Jonathan Lee edited this page May 24, 2018 · 9 revisions

Conventions

Malasakit follows the Google Python Style Guide, which requries running the pylint linter over source code. pylint itself checks for compliance with PEP 8, a widely-used style guide for Python.

Avoid tracking data files (for example, *.json, *.sqlite3). The reason for this policy is to avoid very noisy diffs, which can occur even if the change is minor. (For instance, updating a single entry in a very long one-line JSON dump.)

Developing a New Feature

Unlike other projects, there is no need to fork this repository so long as you have write access. To maintain high code quality, all development is done in branches off of the master branch. Commits are never pushed directly to master. To being contributing, create a branch:

$ git checkout -b <branch-name>

where <branch-name> is the name of a feature you want to implement. If you run

$ git branch

you should see a list of branches on your local machine, as well as what branch you are currently on (indicated by an asterisk), like so:

* <branch-name>
  master

After committing, you can push to the remote server like so:

$ git push origin <branch-name>

For branches multiple developers are working on, use

$ git pull origin <branch-name>

to bring your local copy up-to-date with what changes others have pushed. Note that if two or more developers are editing the same code concurrently, you may have a merge conflict, which git will ask you to resolve when pulling. Follow GitHub's guide on resolving local merge conflicts.

To switch to an existing branch, use

$ git checkout <branch-name>

This will update all of your tracked files to the latest code available in your local <branch-name>.

Build Process

Every time you push to the remote (that is, the GitHub repository), Travis CI will automatically build your code. This continuous integration service creates a sandboxed environment, clones the repository you just pushed, installs the necessary dependencies, and runs the all target in a top-level Makefile. The all target runs two other targets:

  • lint: uses pylint with the pylint_django plugin to evaluate your code's style
  • test: runs unit tests in malasakit-django/pcari/test*.py

To pass the build, all commands in both targets must return nonzero exit codes. As of this writing, this means that the linter must score the code a 10.00/10, and all of the unit tests pass. You can view the log of a build on the Travis CI page for this repository. To avoid waiting several minutes for the build to complete, you may want to run make locally to see if your code will pass.
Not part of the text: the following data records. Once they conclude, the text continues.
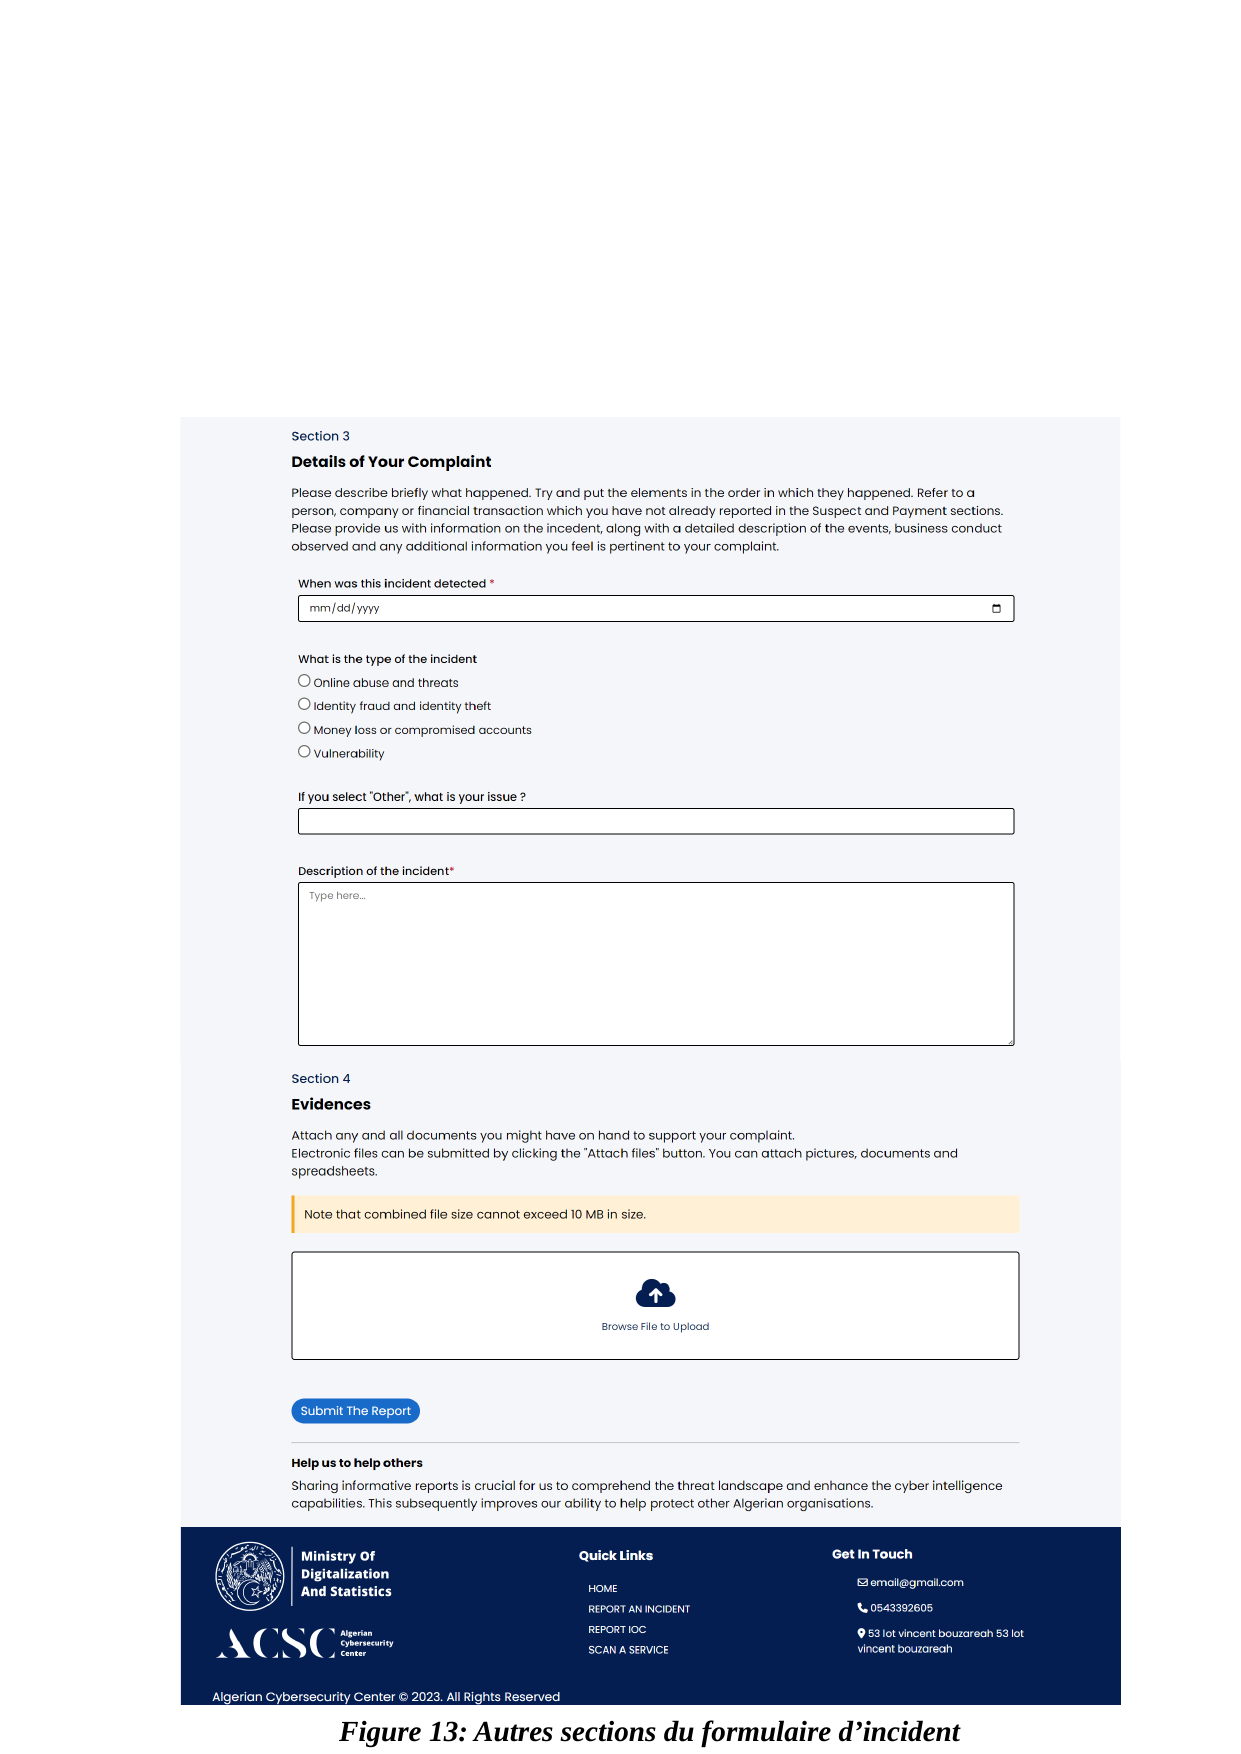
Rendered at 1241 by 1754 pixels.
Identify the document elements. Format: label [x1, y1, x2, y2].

picture [180, 417, 1121, 1705]
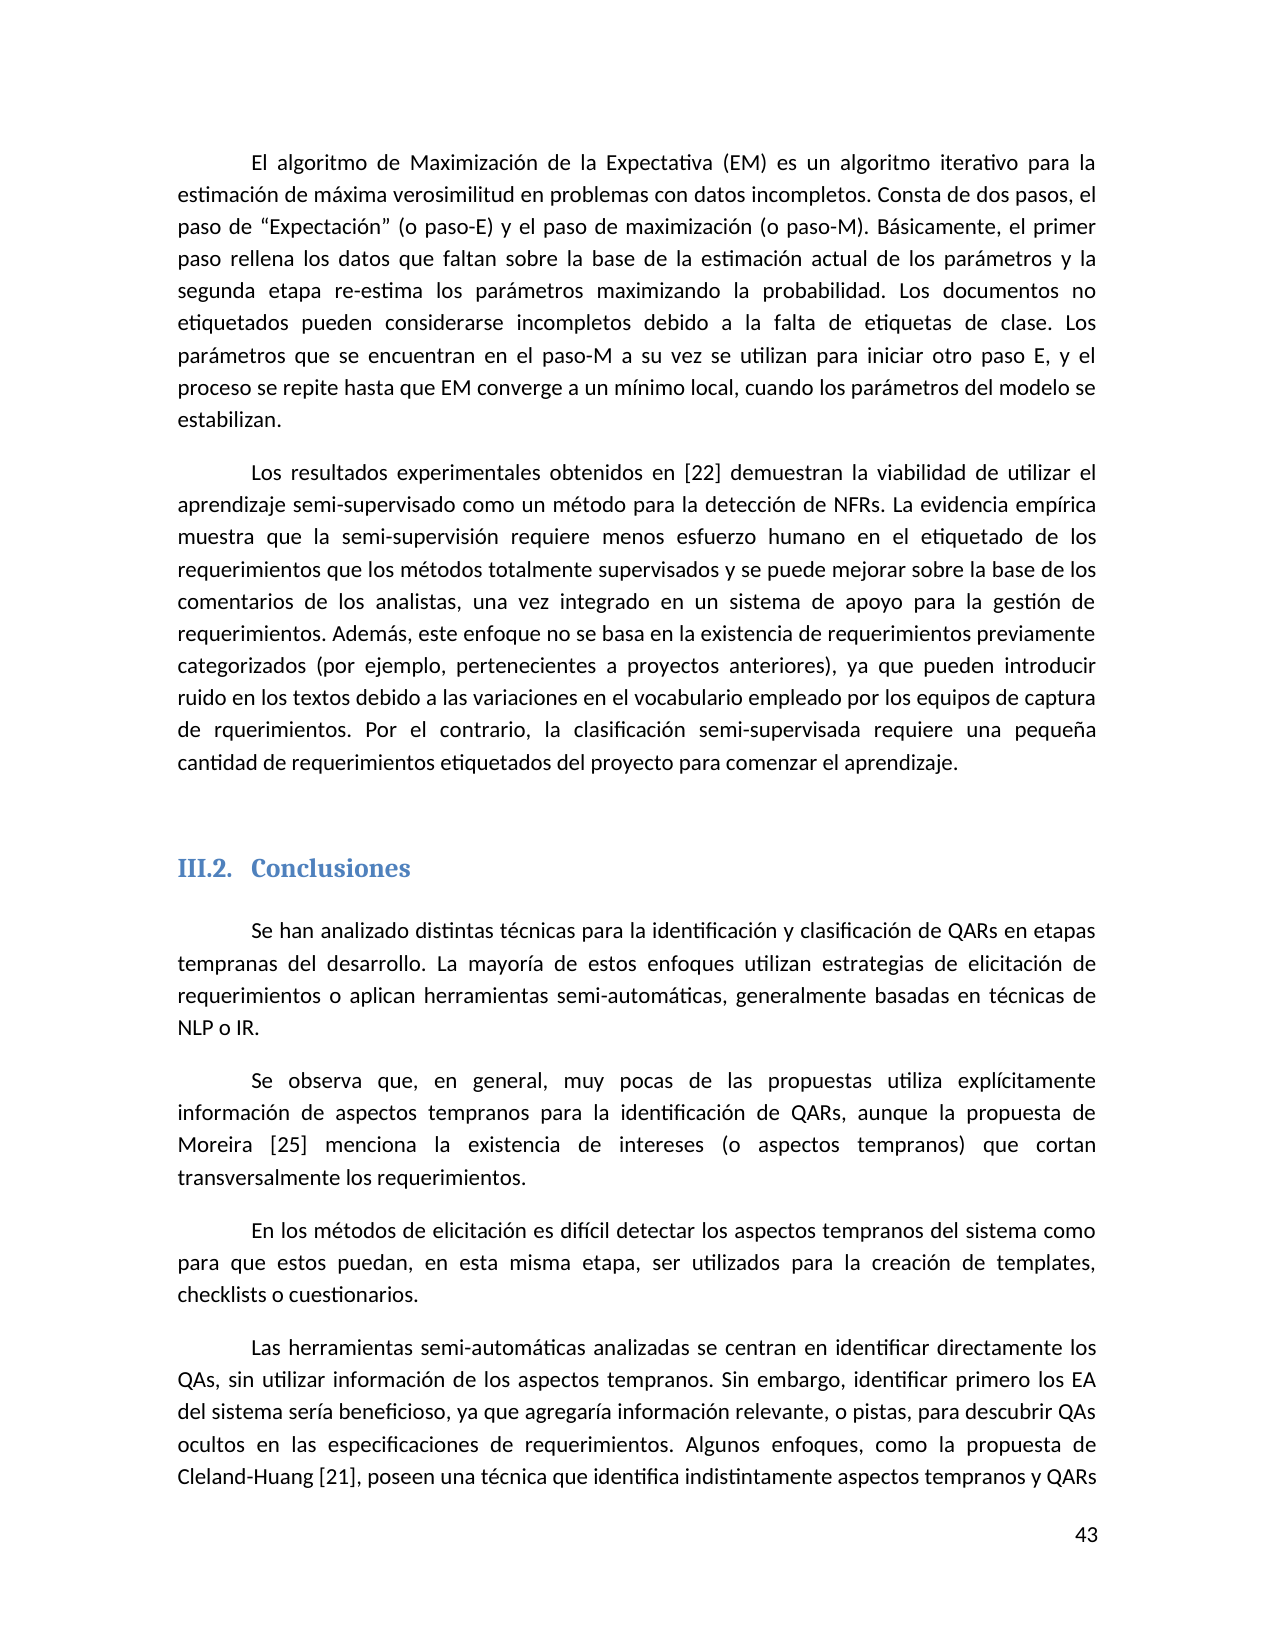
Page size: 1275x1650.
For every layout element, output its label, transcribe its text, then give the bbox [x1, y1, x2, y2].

text Los resultados experimentales obtenidos en [22] demuestran la viabilidad de utilizar el aprendizaje semi-supervisado como un método para la detección de NFRs. La evidencia empírica muestra que la semi-supervisión requiere menos esfuerzo humano en el etiquetado de los requerimientos que los métodos totalmente supervisados y se puede mejorar sobre la base de los comentarios de los analistas, una vez integrado en un sistema de apoyo para la gestión de requerimientos. Además, este enfoque no se basa en la existencia de requerimientos previamente categorizados (por ejemplo, pertenecientes a proyectos anteriores), ya que pueden introducir ruido en los textos debido a las variaciones en el vocabulario empleado por los equipos de captura de rquerimientos. Por el contrario, la clasificación semi-supervisada requiere una pequeña cantidad de requerimientos etiquetados del proyecto para comenzar el aprendizaje. [177, 458, 1098, 776]
text Se observa que, en general, muy pocas de las propuestas utiliza explícitamente información de aspectos tempranos para la identificación de QARs, aunque la propuesta de Moreira menciona la existencia de intereses (o aspectos tempranos) que cortan transversalmente los requerimientos. [177, 1066, 1098, 1191]
text En los métodos de elicitación es difícil detectar los aspectos tempranos del sistema como para que estos puedan, en esta misma etapa, ser utilizados para la creación de templates, checklists o cuestionarios. [177, 1216, 1098, 1308]
text Se han analizado distintas técnicas para la identificación y clasificación de QARs en etapas tempranas del desarrollo. La mayoría de estos enfoques utilizan estrategias de elicitación de requerimientos o aplican herramientas semi-automáticas, generalmente basadas en técnicas de NLP o IR. [177, 917, 1098, 1041]
text El algoritmo de Maximización de la Expectativa (EM) es un algoritmo iterativo para la estimación de máxima verosimilitud en problemas con datos incompletos. Consta de dos pasos, el paso de “Expectación” (o paso-E) y el paso de maximización (o paso-M). Básicamente, el primer paso rellena los datos que faltan sobre la base de la estimación actual de los parámetros y la segunda etapa re-estima los parámetros maximizando la probabilidad. Los documentos no etiquetados pueden considerarse incompletos debido a la falta de etiquetas de clase. Los parámetros que se encuentran en el paso-M a su vez se utilizan para iniciar otro paso E, y el proceso se repite hasta que EM converge a un mínimo local, cuando los parámetros del modelo se estabilizan. [177, 148, 1098, 433]
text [177, 1333, 1098, 1490]
subtitle Conclusiones [177, 853, 1098, 884]
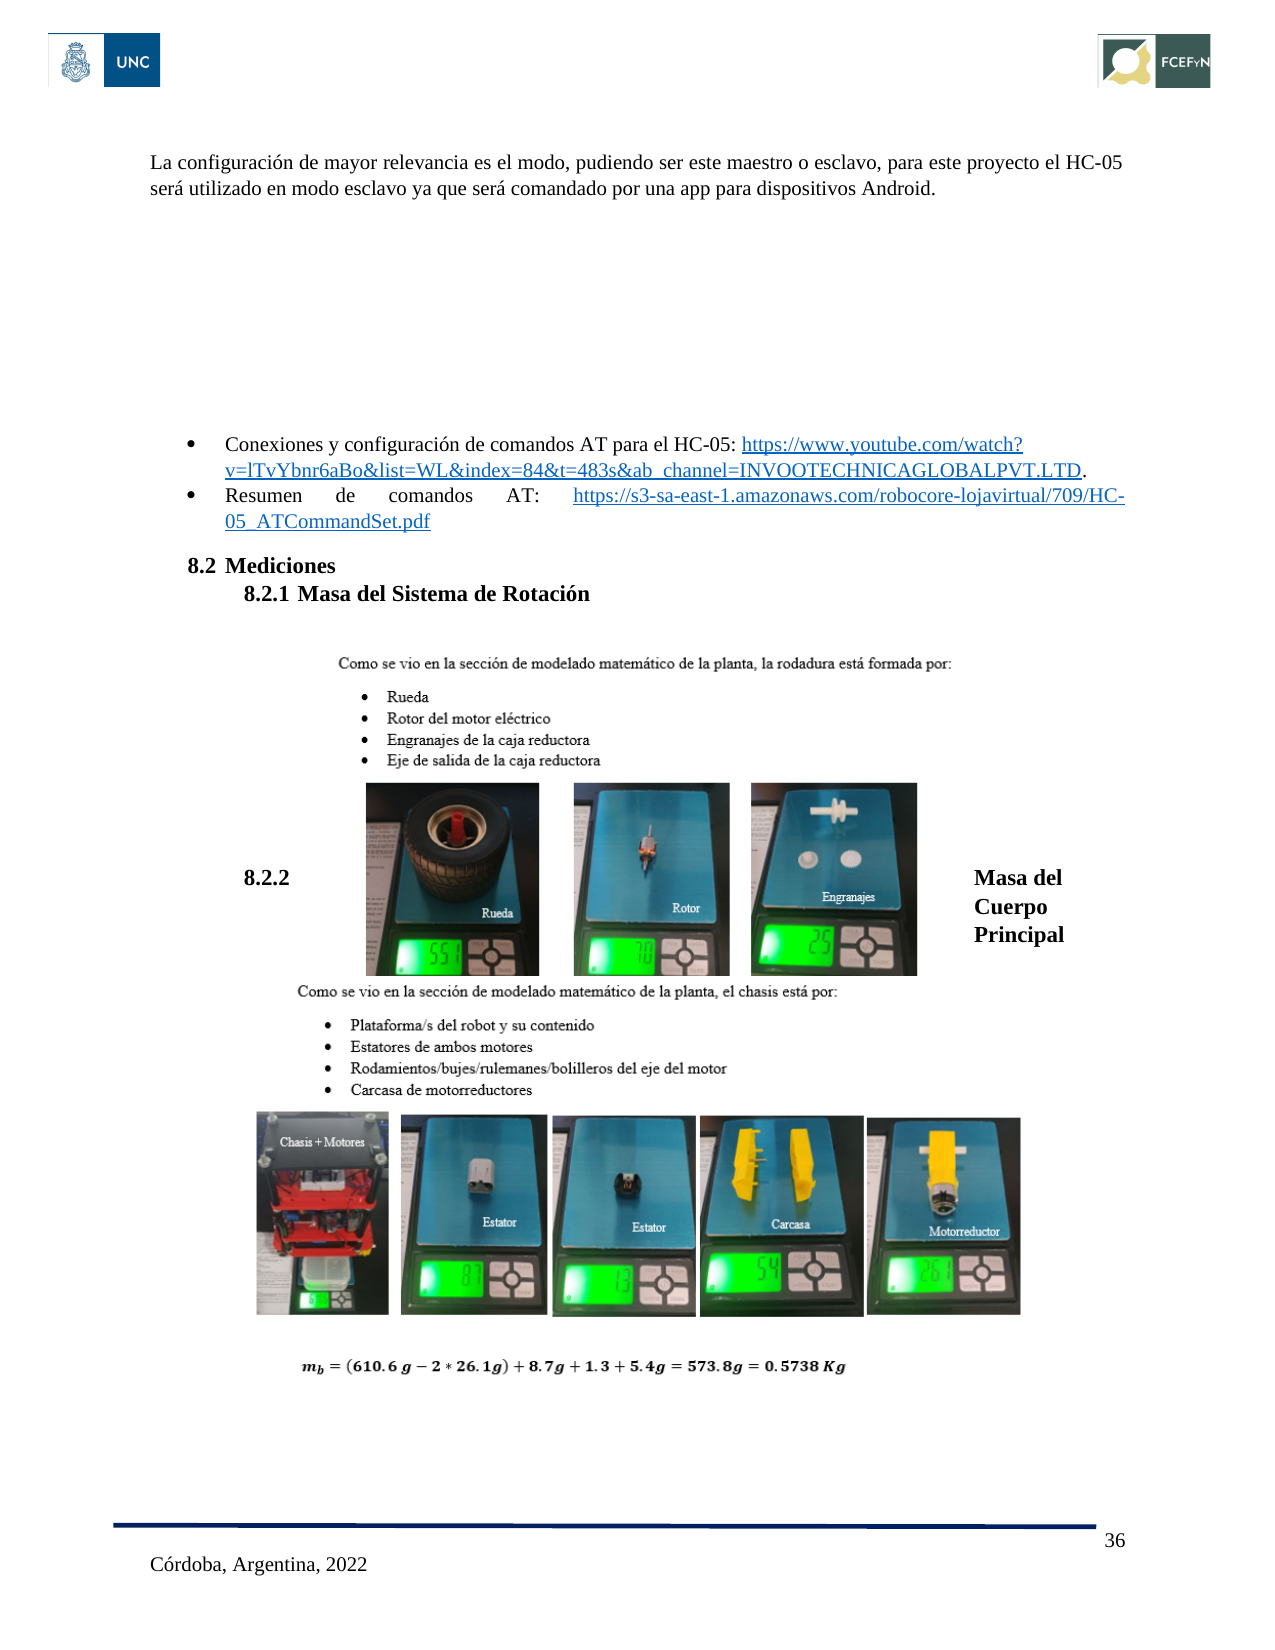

You can suppress some warnings from pylint using an inline comment that reads pylint: disable=<warning-name>. However, such comments should be used judiciously.

Submitting a Feature

Once you wish to submit a feature, go to the pull request age and click the green "New pull request" button to start a new pull request.

Note that in order to be able to merge a branch into master, you must have the latest code from master, which you can obtain by running

$ git pull origin master

in your development branch. This ensures your branch is up-to-date and will prompt you to fix any merge conflicts.

When creating a pull request, please summarize the changes you have made, add any relevant labels, reference any relevant issues that the changes address, and assign at least one person to review your code (two or more for large or critical features). Make any necessary changes, or discuss.

Merging into master is blocked until at least one reviewer has approved the pull request and the Travis build passes. Once the criteria for merging are met, use the "squash and merge" option instead of "create merge commit". This adds a single commit on master with your feature and keeps the master branch clean. Prune any stale development branches.

Ideally, each development branch implements one atomic (self-contained) feature--this makes reviewing a pull request easy, and allows others to receive updates often. master should always be in a working (production-ready) state.

Creating a Release and Versioning

When the code is ready to be released, use the "Draft a new release" button on the releases page. Release numbering should follow semantic versioning.

  • Increment the major release number for every set of backwards-incompatible changes.
  • Increment the minor release number for backwards-compatible features.
  • Increment the patch number for backwards-compatible patches.
  • Pre-releases that require additional testing should have -beta appended to the tag.

When a release is created, it will create .zip and .tar.gz files with the code on master at the time the release was created. This creates an archive of past versions of Malasakit.